NPRI also said the tax returns of Senate Majority Leader Steven Horsford, D-Las Vegas, show he is earning about $150,000 a year for 25 hours of work a week at the Culinary Training Academy. The study said that Horsford funneled federal grants for job training programs to his employer and that only about half the employees who received training found jobs.
McDonald did not respond to the allegations. Horsford said they were not true.
Tim Hogan, his spokesman, even called the allegations "classic NPRI math." He said that Horsford did not funnel money to his company and that he abstained from voting on the allocation of that money.
Geoff Lawrence, the NPRI deputy policy director who wrote the Piglet Book, said state and local audits are a valuable source of information about government abuse.
"Certainly it is not every politician and every public employee," Lawrence said. "Some groups have figured out how to use the system for their own advantage."
Martin Dean Dupalo, director of Nevada Center for Public Ethics, said the Piglet Book provides a "valuable service" for citizens, although one must look closely for its political slant.
"I don't think there is another organization that comes out with anything like this," he said. "Some of the examples are valid, others questionable."
The Piglet Brook also claims misuse of the system by public employees, not just politicians.
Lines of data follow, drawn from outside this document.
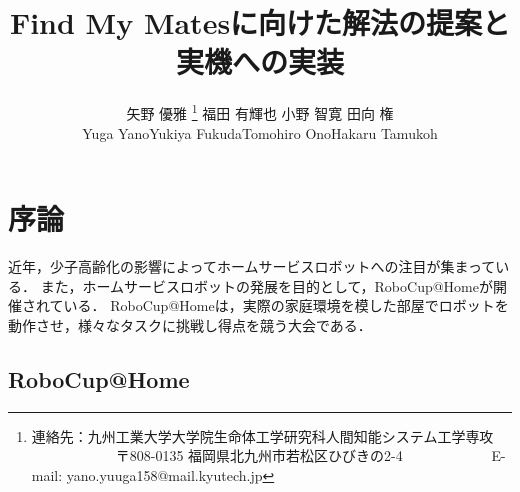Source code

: \documentclass[a4j]{jarticle}
\begin{document}
\title{Find My Matesに向けた解法の提案と実機への実装}



\author{矢野 優雅%
	\thanks{連絡先：九州工業大学大学院生命体工学研究科人間知能システム工学専攻 \newline%
		　　　　　　〒808-0135 福岡県北九州市若松区ひびきの2-4 \newline%
		　　　　　　E-mail: yano.yuuga158@mail.kyutech.jp}\quad%
	福田 有輝也
	小野 智寛
	田向 権\\
	Yuga Yano\quad \quad Yukiya Fukuda\quad \quad Tomohiro Ono\quad \quad Hakaru Tamukoh}



\maketitle
\thispagestyle{empty}


\section{序論}
近年，少子高齢化の影響によってホームサービスロボットへの注目が集まっている．
また，ホームサービスロボットの発展を目的として，RoboCup@Homeが開催されている．
RoboCup@Homeは，実際の家庭環境を模した部屋でロボットを動作させ，様々なタスクに挑戦し得点を競う大会である．

\subsection{RoboCup@Home}
\end{document}
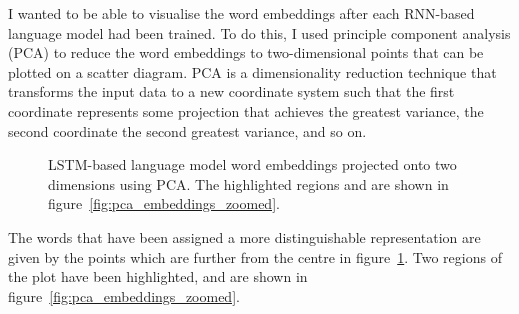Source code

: \documentclass[a4paper, 12pt]{report}
\begin{document}
I wanted to be able to visualise the word embeddings after each RNN-based language model had been trained. To do this, I used principle component analysis (PCA) to reduce the word embeddings to two-dimensional points that can be plotted on a scatter diagram. PCA is a dimensionality reduction technique that transforms the input data to a new coordinate system such that the first coordinate represents some projection that achieves the greatest variance, the second coordinate the second greatest variance, and so on.

\begin{figure}[h]
\captionsetup{justification=centering}
\centering
{}
\caption{LSTM-based language model word embeddings projected onto two dimensions using PCA. The highlighted regions and are shown in figure~\ref{fig:pca_embeddings_zoomed}.}
\label{fig:pca_embeddings_all}
\end{figure}

The words that have been assigned a more distinguishable representation are given by the points which are further from the centre in figure~\ref{fig:pca_embeddings_all}. Two regions of the plot have been highlighted, and are shown in figure~\ref{fig:pca_embeddings_zoomed}.
\end{document}
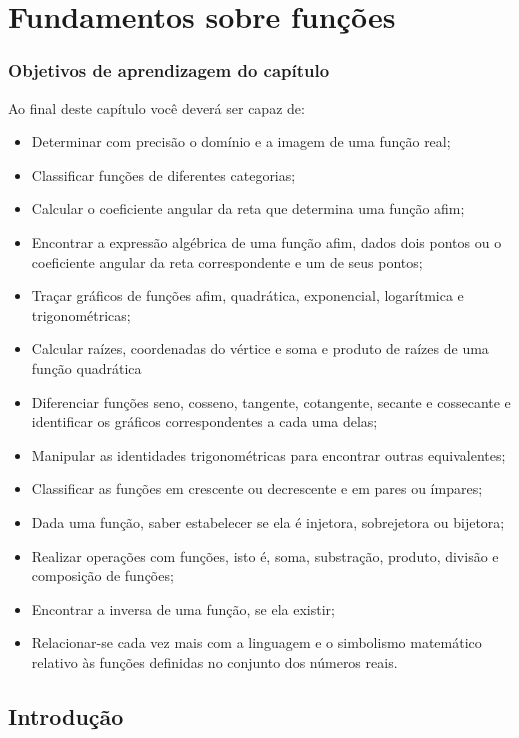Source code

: \documentclass[../main.tex]{subfiles}
\begin{document}
\chapter{Fundamentos sobre funções}\label{cap_funcao}
\minitoc
\subsection*{Objetivos de aprendizagem do capítulo}
Ao final deste capítulo você deverá ser capaz de:
\begin{itemize}
    \item Determinar com precisão o domínio e a imagem de uma função real;
    \item Classificar funções de diferentes categorias;
    \item Calcular o coeficiente angular da reta que determina uma função afim;
    \item Encontrar a expressão algébrica de uma função afim, dados dois pontos ou o coeficiente angular da reta correspondente e um de seus pontos;
    \item Traçar gráficos de funções afim, quadrática, exponencial, logarítmica e trigonométricas;
    \item Calcular raízes, coordenadas do vértice e soma e produto de raízes de uma função quadrática
    \item Diferenciar funções seno, cosseno, tangente, cotangente, secante e cossecante e identificar os gráficos correspondentes a cada uma delas;
    \item Manipular as identidades trigonométricas para encontrar outras equivalentes;
    \item Classificar as funções em crescente ou decrescente e em pares ou ímpares;
    \item Dada uma função, saber estabelecer se ela é injetora, sobrejetora ou bijetora;
    \item Realizar operações com funções, isto é, soma, substração, produto, divisão e composição de funções;
    \item Encontrar a inversa de uma função, se ela existir;
    \item Relacionar-se cada vez mais com a linguagem e o simbolismo matemático relativo às funções definidas no conjunto dos números reais.
\end{itemize}
\section{Introdução}
\end{document}
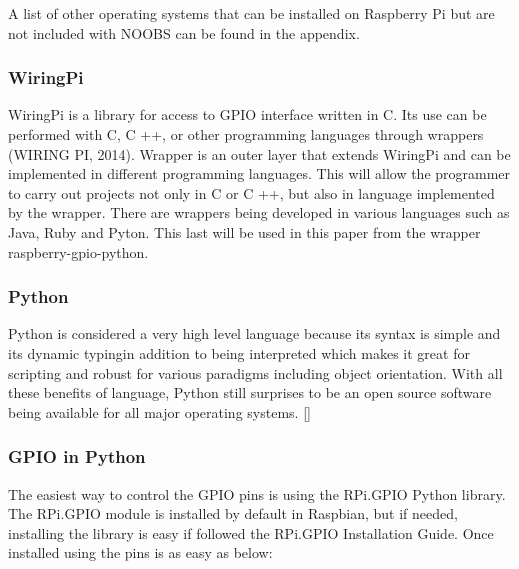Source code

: \documentclass{acm_proc_article-sp}
\begin{document}
A list of other operating systems that can be installed on Raspberry Pi but are not included with NOOBS can be found in the appendix.

\subsubsection{WiringPi}
WiringPi is a library for access to GPIO interface written in C. Its use can be performed with C, C ++, or other programming languages through wrappers (WIRING PI, 2014). Wrapper is an outer layer that extends WiringPi and can be implemented in different programming languages. This will allow the programmer to carry out projects not only in C or C ++, but also in language implemented by the wrapper. There are wrappers being developed in various languages such as Java, Ruby and Pyton. This last will be used in this paper from the wrapper raspberry-gpio-python.

\subsubsection{Python}
Python is considered a very high level language because its syntax is simple and its dynamic typingin addition to being interpreted which makes it great for scripting and robust for various paradigms including object orientation. With all these benefits of language, Python still surprises to be an open source software being available for all major operating systems.
[] %


\subsubsection{GPIO in Python}
The easiest way to control the GPIO pins is using the RPi.GPIO Python library. The RPi.GPIO module is installed by default in Raspbian, but if needed, installing the library is easy if followed the RPi.GPIO Installation Guide. Once installed using the pins is as easy as below: 
\end{document}
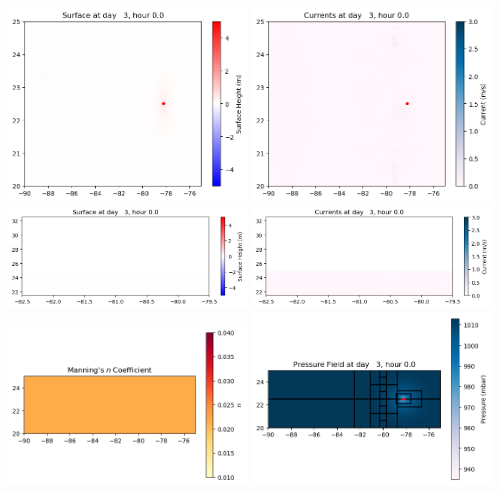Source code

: \documentclass[11pt]{article}
\begin{document}
\vskip 10pt 
\includegraphics[width=0.475\textwidth]{frame0012fig1001.png}
\includegraphics[width=0.475\textwidth]{frame0012fig1002.png}
\vskip 10pt 
\includegraphics[width=0.475\textwidth]{frame0012fig1003.png}
\includegraphics[width=0.475\textwidth]{frame0012fig1004.png}
\vskip 10pt 
\includegraphics[width=0.475\textwidth]{frame0012fig1005.png}
\includegraphics[width=0.475\textwidth]{frame0012fig1006.png}
\end{document}
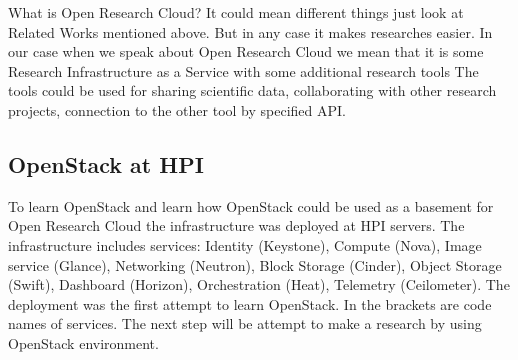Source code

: What is Open Research Cloud? It could mean different things just look at Related Works mentioned above. But in any case it makes researches easier. In our case when we speak about Open Research Cloud we mean that it is some Research Infrastructure as a Service with some additional research tools The tools could be used for sharing scientific data, collaborating with other research projects, connection to the other tool by specified API. 



\subsection{OpenStack at HPI}
To learn OpenStack and learn how OpenStack could be used as a basement for Open Research Cloud the infrastructure was deployed at HPI servers. The infrastructure includes services: Identity (Keystone), Compute (Nova), Image service (Glance), Networking (Neutron), Block Storage (Cinder), Object Storage (Swift), Dashboard (Horizon), Orchestration (Heat), Telemetry (Ceilometer). The deployment was the first attempt to learn OpenStack. In the brackets are code names of services. The next step will be attempt to make a research by using OpenStack environment. 






%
An audit, according to the study, showed North Las Vegas city parks' labor costs were $80 to $100 per hour, and employees took excessively long lunches and spent 2.5 hours a day driving around.
Another audit found a contract employee with state government billed the state for 25 hours of work in a day. Another was paid $350 an hour, while a full-time employee in the same job would be paid $71 per hour.
State employees used state-issued credit cards to buy personal items at Home Depot, while Clark County and state employees used their cards to buy gasoline for their personal cars. A state employee stole $5,000 worth of fuel in a year, according to the report.
NRPI also reported that a top Las Vegas Convention and Visitors Authority official took "five French college girls" to dinner, drinks and clubbing, paying $475 per bottle for wine at taxpayer expense. The excursion was to help the girls with a "homework assignment" to learn about the "Las Vegas brand."
NPRI cites news stories in the Review-Journal, KLAS and other media around the state in almost all the examples of government waste.